Making Decisions About Assistive Technology With Infants and ToddlersBy Dugan, Lauren M.; Campbell, Philippa H.; Wilcox, Jeanne; Topics in Early Childhood Special Education, Vol. 26, No. 1, pp. 25-32
Publication Date: Spring 2006
Study examined and contrasted beliefs and decision-making practices of early intervention providers concerning the use of assistive technology (AT) for infants and toddlers. Participants were 424 multidisciplinary early-intervention providers drawn from across the United States. Computer-assisted telephone interviews were conducted. Participants were asked whether they agreed or disagreed with reported belief statements representing 4 factors leading to the underutilization of AT for infants and toddlers: required skills, extra effort, giving up the natural way, and high cost.
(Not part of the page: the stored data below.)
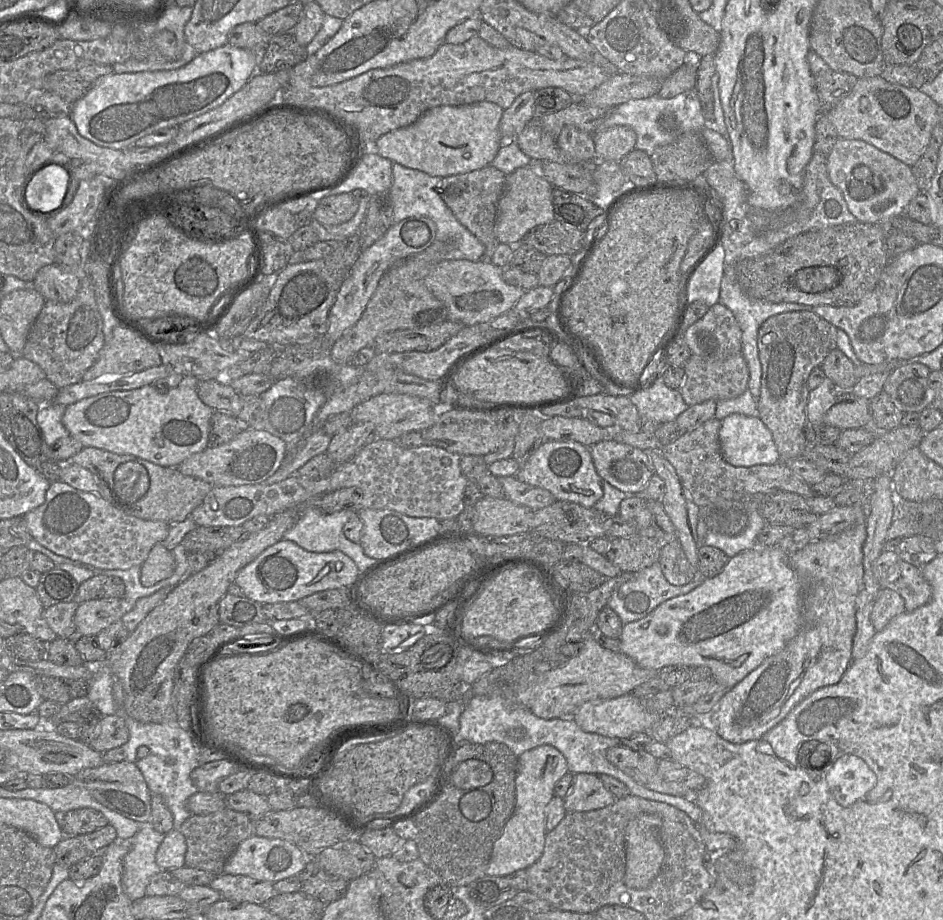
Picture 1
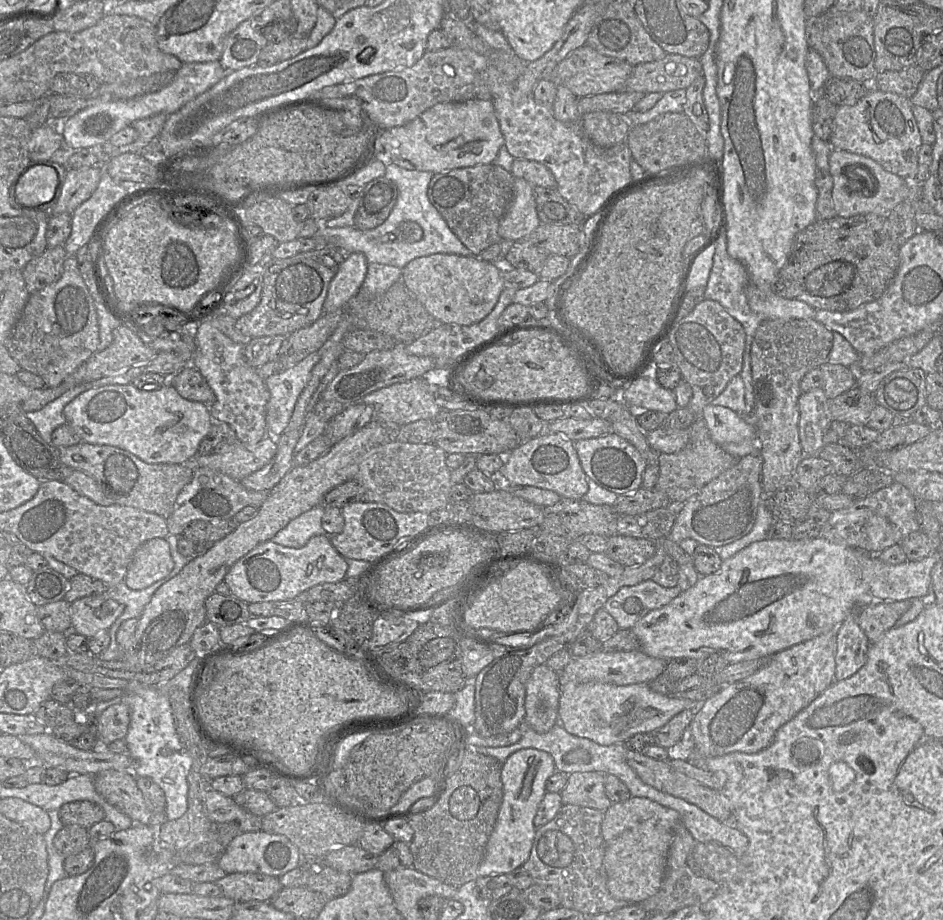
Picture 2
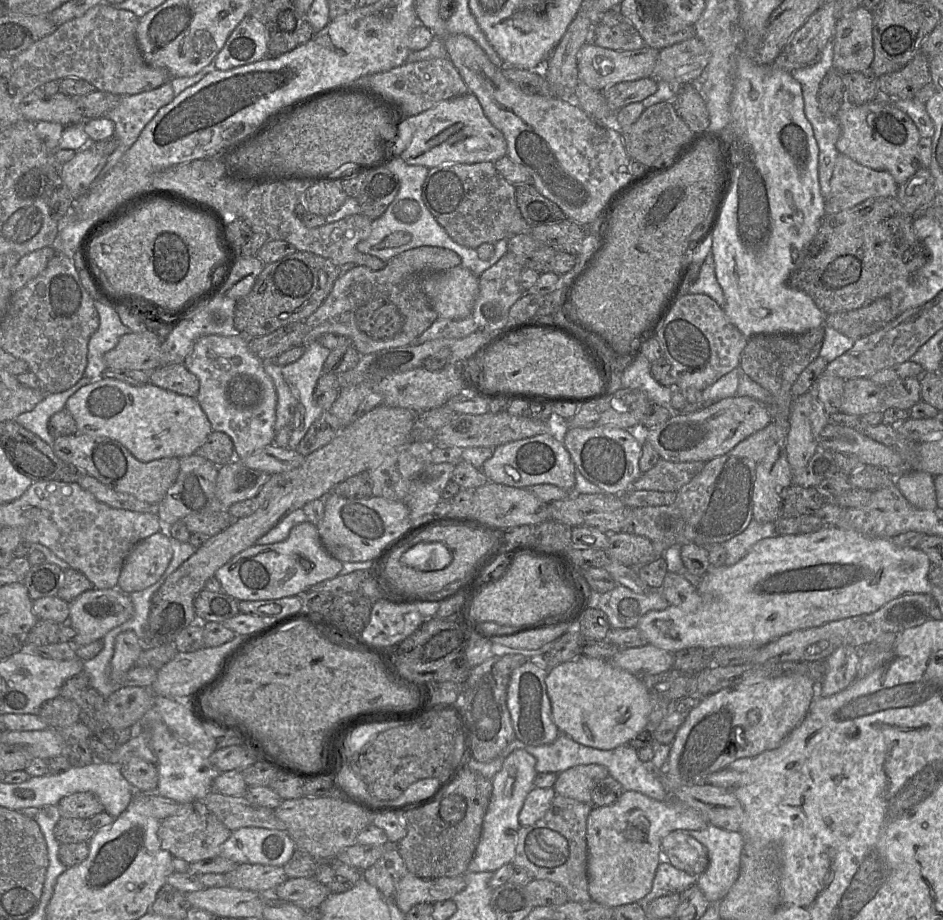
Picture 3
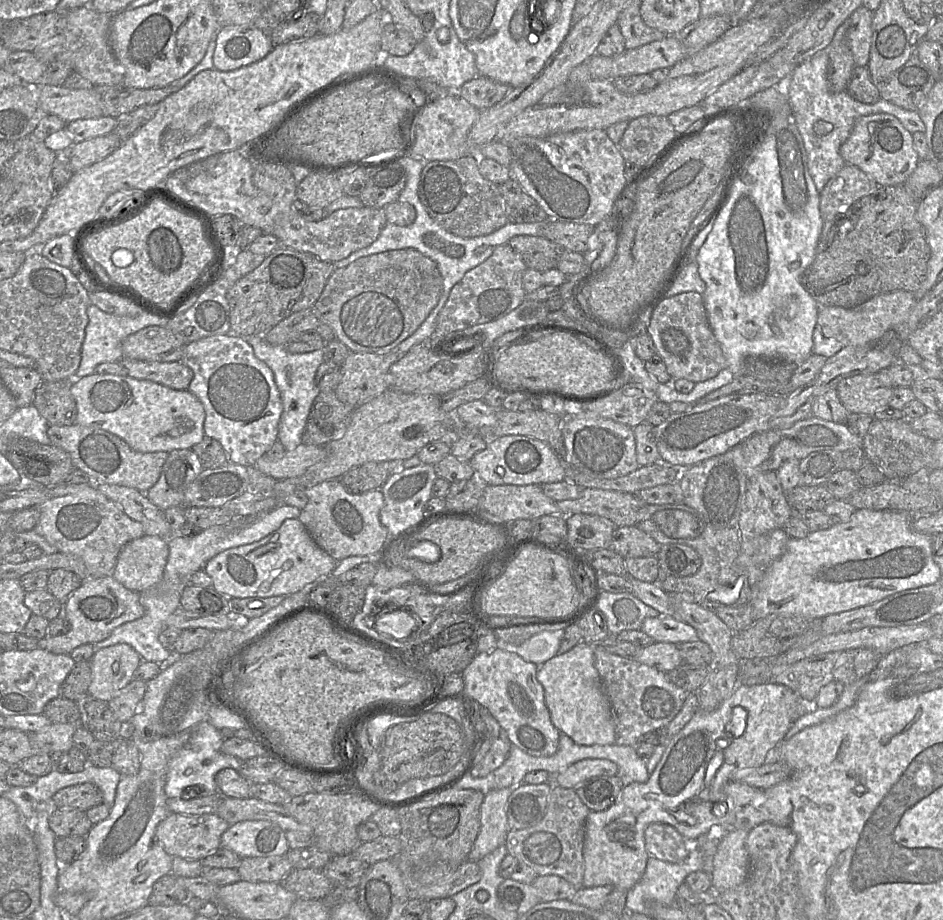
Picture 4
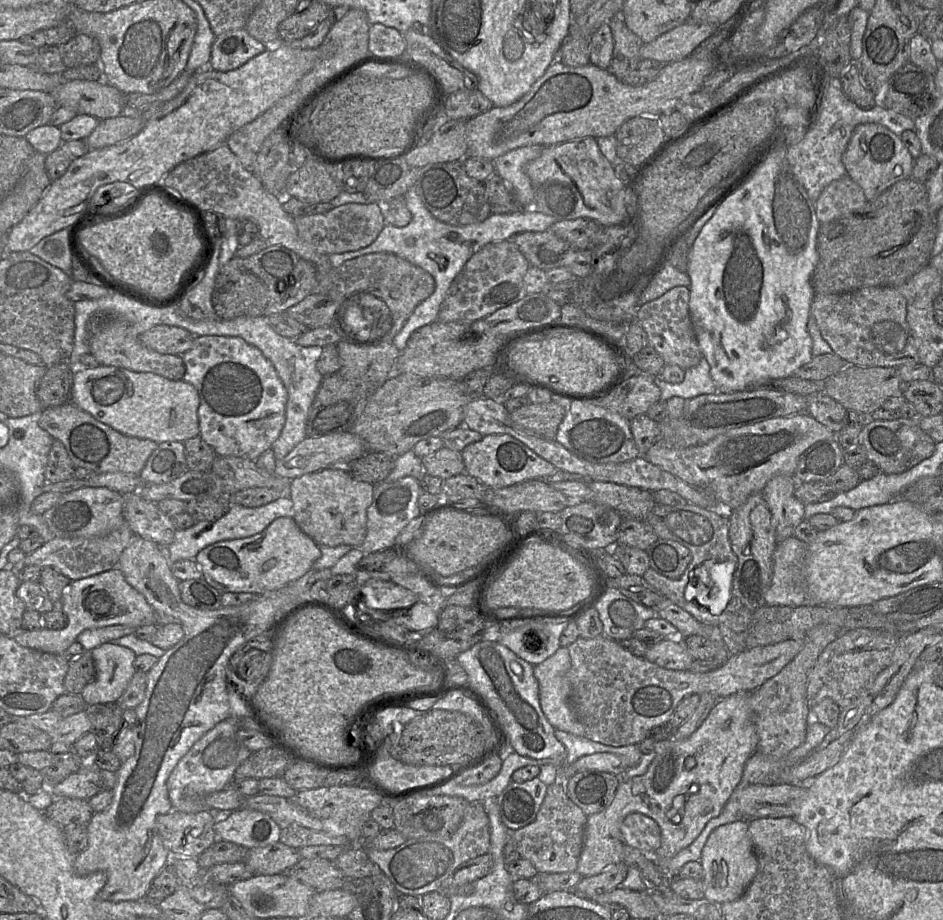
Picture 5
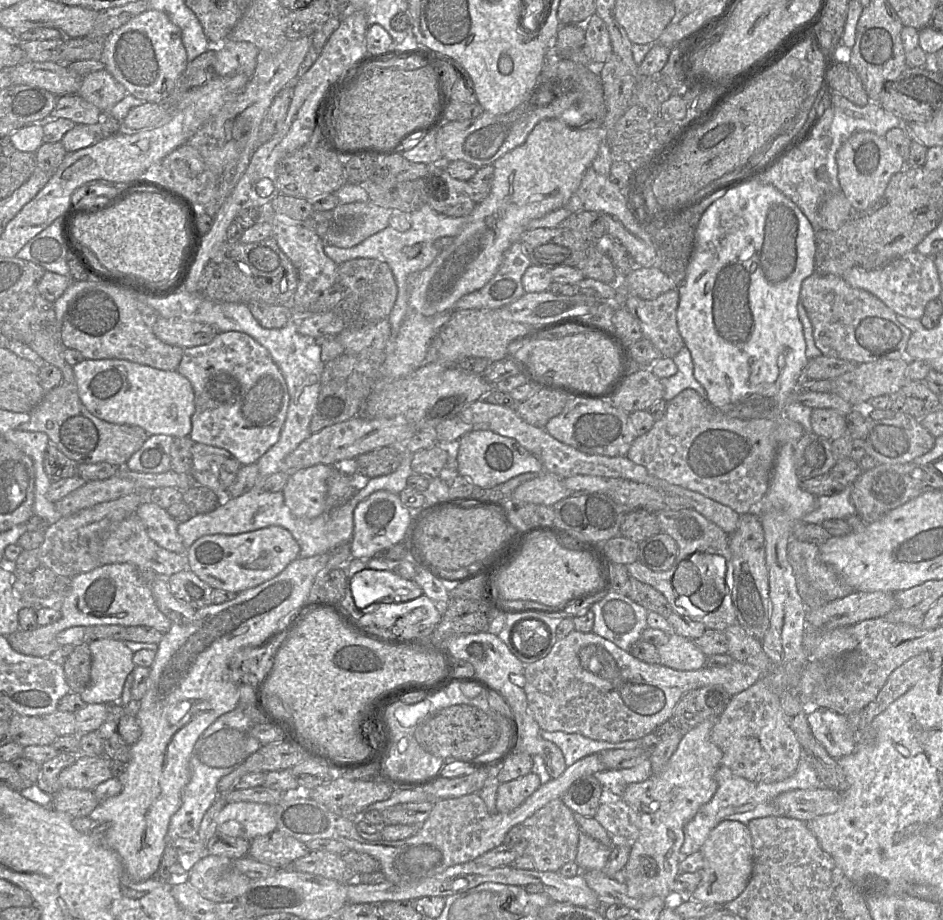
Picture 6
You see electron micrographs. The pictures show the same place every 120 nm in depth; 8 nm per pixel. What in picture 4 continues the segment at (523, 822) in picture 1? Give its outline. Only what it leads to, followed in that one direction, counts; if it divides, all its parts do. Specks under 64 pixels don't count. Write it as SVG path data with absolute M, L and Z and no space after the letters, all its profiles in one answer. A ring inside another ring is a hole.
M519 785L492 790L485 794L480 807L480 829L467 860L478 862L500 845L510 831L506 805L509 796Z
Participants also decided on the preferred intervention within 3 age groups, birth to 12 months, 13 to 24 months, and 25 to 36 months, for each of 6 skill areas: playing, dressing, mobility, bathing, communication, and eating/drinking. Intervention options were low-tech AT, high-tech AT, skill development, and “no concern.” Results showed that a majority of participants disagreed with the belief statements about AT with infants and toddlers; however, their choice of interventions showed that they did not generally select AT options until children were older than 24 months. Reported beliefs were therefore not associated with decision-making practices. The authors conclude that future research and training should focus on factors that are likely to influence the decisions professionals make in practice.